Nevertheless, the rumour went around the parish that for the cost and inconvenience of the court action, Monsignor McGovern, although winning the case, had put a hex on the Parramatta Eels, the team that joined the NRL 75 years ago this year, with the effect they would never win a premiership.

Parishioners thought that the curse had worn off in 1976 when Parramatta reached the grand final for the first time. But the Blue and Golds were unsuccessful. Parramatta made it again to the grand final the following season. This match against St George was a draw. A grand final replay was played the following week. Parramatta lost 22 to nil. Obviously, McGovern’s Curse had not been lifted!
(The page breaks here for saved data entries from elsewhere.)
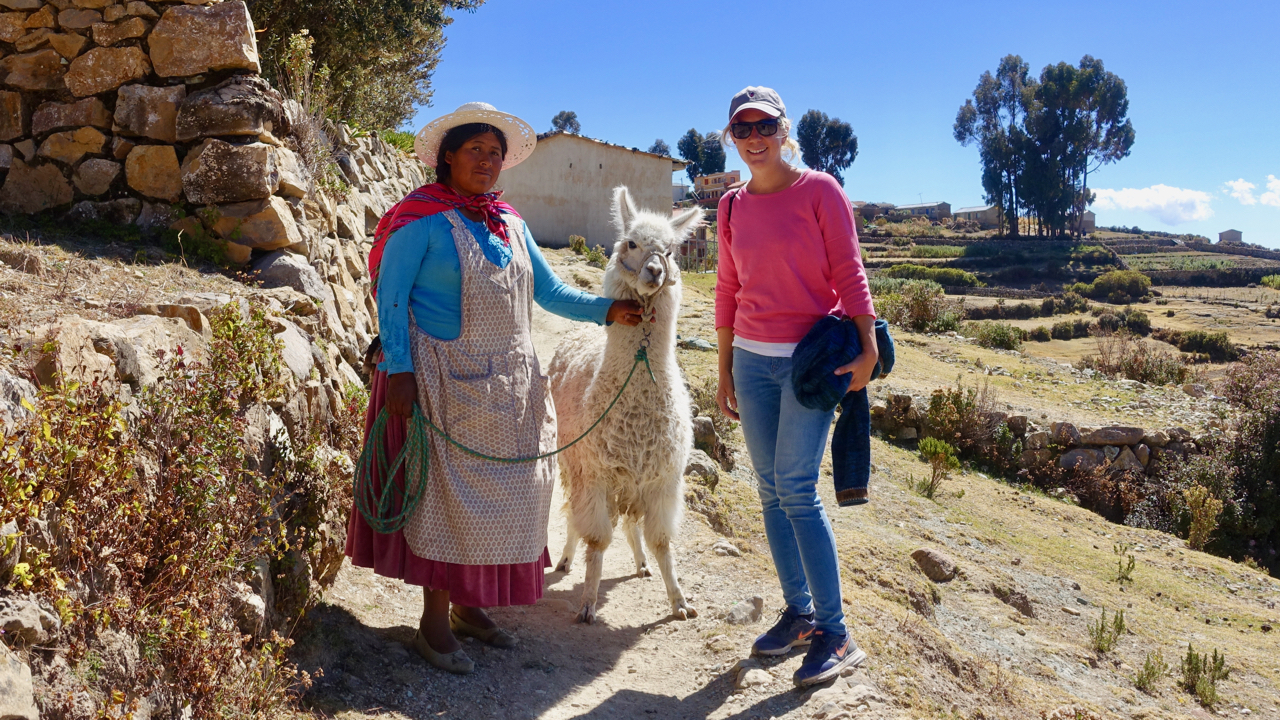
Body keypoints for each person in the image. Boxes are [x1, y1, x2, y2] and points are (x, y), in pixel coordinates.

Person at [345, 102, 644, 675]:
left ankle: (469, 607)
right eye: (474, 149)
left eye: (495, 152)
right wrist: (400, 369)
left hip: (509, 387)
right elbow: (391, 298)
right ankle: (433, 625)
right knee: (445, 502)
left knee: (510, 495)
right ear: (447, 156)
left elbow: (550, 294)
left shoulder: (510, 223)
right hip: (439, 381)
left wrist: (609, 310)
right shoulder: (420, 221)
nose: (486, 160)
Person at [713, 87, 878, 687]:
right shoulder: (730, 206)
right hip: (751, 362)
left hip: (811, 365)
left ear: (785, 131)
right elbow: (727, 287)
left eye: (766, 126)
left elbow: (849, 270)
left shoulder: (820, 190)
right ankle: (801, 615)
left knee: (797, 490)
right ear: (732, 137)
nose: (754, 138)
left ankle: (837, 632)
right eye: (743, 129)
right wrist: (724, 367)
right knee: (769, 491)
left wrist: (868, 345)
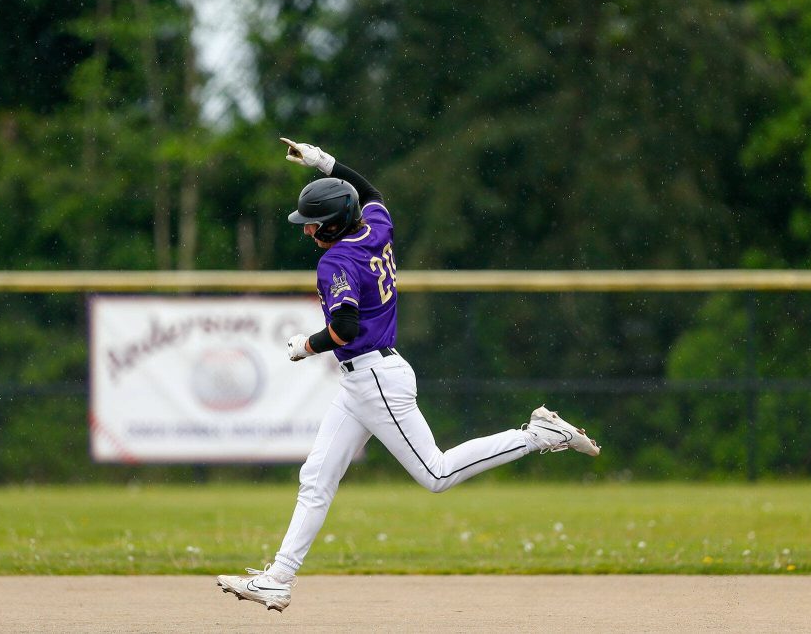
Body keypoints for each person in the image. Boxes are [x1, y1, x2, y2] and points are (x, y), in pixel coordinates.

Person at [217, 138, 600, 612]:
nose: (306, 231)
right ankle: (279, 577)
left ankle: (537, 436)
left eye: (312, 223)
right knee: (316, 477)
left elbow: (344, 328)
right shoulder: (374, 226)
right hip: (365, 378)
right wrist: (321, 162)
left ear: (333, 224)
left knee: (435, 474)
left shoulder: (335, 260)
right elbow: (370, 190)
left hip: (374, 377)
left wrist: (303, 347)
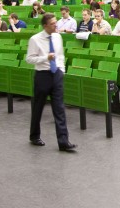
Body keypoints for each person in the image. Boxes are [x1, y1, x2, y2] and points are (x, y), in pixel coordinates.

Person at [26, 13, 77, 151]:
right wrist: (45, 58)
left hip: (56, 75)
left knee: (59, 108)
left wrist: (62, 70)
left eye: (56, 22)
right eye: (53, 23)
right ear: (45, 26)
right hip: (42, 75)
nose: (56, 25)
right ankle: (34, 135)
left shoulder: (58, 36)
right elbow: (29, 59)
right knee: (38, 107)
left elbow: (60, 55)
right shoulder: (35, 39)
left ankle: (63, 141)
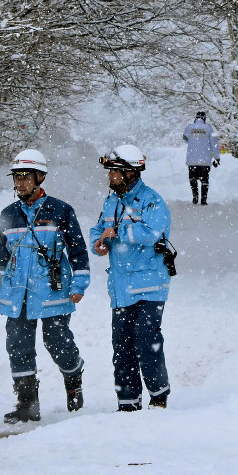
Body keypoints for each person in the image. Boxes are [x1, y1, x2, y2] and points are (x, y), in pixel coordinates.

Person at [0, 148, 90, 424]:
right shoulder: (8, 214)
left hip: (52, 291)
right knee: (17, 345)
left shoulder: (61, 210)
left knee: (58, 342)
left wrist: (80, 282)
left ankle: (73, 377)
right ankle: (27, 403)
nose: (19, 183)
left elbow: (78, 252)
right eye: (16, 177)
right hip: (17, 294)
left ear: (40, 177)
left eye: (25, 177)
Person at [90, 144, 172, 411]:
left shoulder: (152, 200)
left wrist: (120, 233)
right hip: (121, 289)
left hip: (149, 287)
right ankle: (127, 404)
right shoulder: (111, 200)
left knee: (147, 341)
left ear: (129, 172)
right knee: (122, 348)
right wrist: (98, 242)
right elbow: (98, 229)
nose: (110, 176)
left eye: (114, 171)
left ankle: (158, 397)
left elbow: (153, 232)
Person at [182, 111, 220, 204]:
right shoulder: (209, 129)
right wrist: (217, 158)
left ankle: (195, 198)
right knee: (204, 180)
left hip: (192, 160)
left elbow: (185, 139)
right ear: (204, 118)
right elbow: (214, 144)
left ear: (196, 118)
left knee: (193, 179)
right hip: (205, 161)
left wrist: (193, 140)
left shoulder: (189, 128)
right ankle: (203, 200)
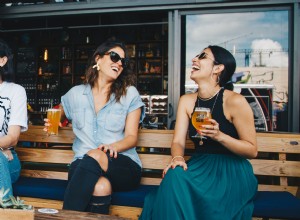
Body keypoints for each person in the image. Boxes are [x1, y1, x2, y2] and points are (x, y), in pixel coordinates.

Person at [140, 45, 258, 220]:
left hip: (230, 172)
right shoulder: (187, 101)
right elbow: (178, 142)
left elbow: (252, 150)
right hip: (199, 165)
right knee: (174, 175)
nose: (194, 59)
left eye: (202, 56)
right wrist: (178, 158)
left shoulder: (235, 101)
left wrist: (220, 136)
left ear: (218, 69)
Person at [47, 39, 145, 214]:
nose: (119, 63)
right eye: (114, 57)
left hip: (121, 164)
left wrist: (112, 147)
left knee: (95, 155)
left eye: (123, 61)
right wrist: (54, 120)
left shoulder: (129, 93)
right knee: (100, 187)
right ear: (98, 59)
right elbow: (58, 112)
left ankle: (65, 218)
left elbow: (132, 137)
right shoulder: (75, 94)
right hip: (83, 165)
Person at [0, 39, 28, 199]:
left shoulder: (16, 91)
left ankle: (6, 213)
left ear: (2, 60)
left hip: (8, 159)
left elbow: (12, 138)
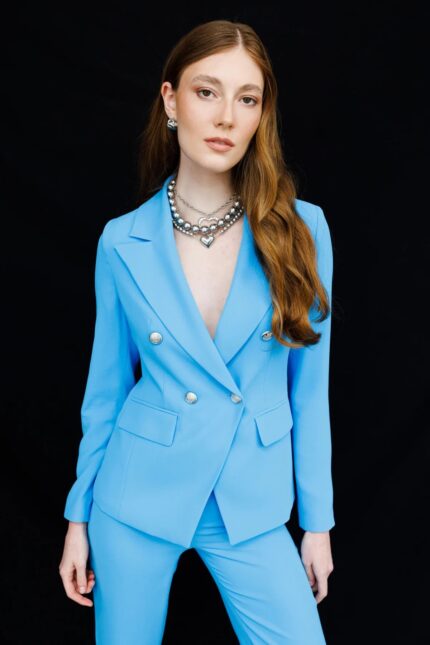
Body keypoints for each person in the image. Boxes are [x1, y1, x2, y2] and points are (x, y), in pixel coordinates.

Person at [59, 19, 335, 644]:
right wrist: (79, 516)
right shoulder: (121, 241)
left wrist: (318, 523)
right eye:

A notice calling for prayers for the repose of the soul of former St Patrick’s Parish Priest, Monsignor Joseph McGovern, who died on 4 July 1964. Image: Supplied

In May 1981, Mehmet Ali Agca shot Pope John Paul II in St Peter’s Square. From Rome’s Gemelli hospital, where the Pope was recovering, word spread that Papa Wojtyla had forgiven the would-be assassin. With forgiveness the new buzzword of 1981, and Monsignor McGovern dead for 17 years, the Eels supporters at St Patrick’s Parish felt that the jinx should be lifted. In late September Parramatta won against Newtown, the team they had first played against in 1947. Parramatta had won their first premiership. The football gods were appeased. As a token of appreciation fans burnt down Cumberland Oval. This was the end of an era. The fire that destroyed the oval was a purifying experience and conclusive proof that the curse had died or was at least dormant.

McGovern’s Curse is a case where myth has become legend and legend has become history. In the telling of the story it might be prudent to remember the adage, “never let the truth get in the way of a good story”.

The Chinese may be celebrating the Year of the Tiger, but the Parramatta supporters are convinced 2022, the 75th anniversary of Parramatta joining the NSWRL premiership, is the Year of the Eels.

Monsignor John Boyle is a retired clergy of the Diocese of Parramatta and was Parish Priest of Parramatta and Dean of St Patrick’s Cathedral from 1991 to 2000.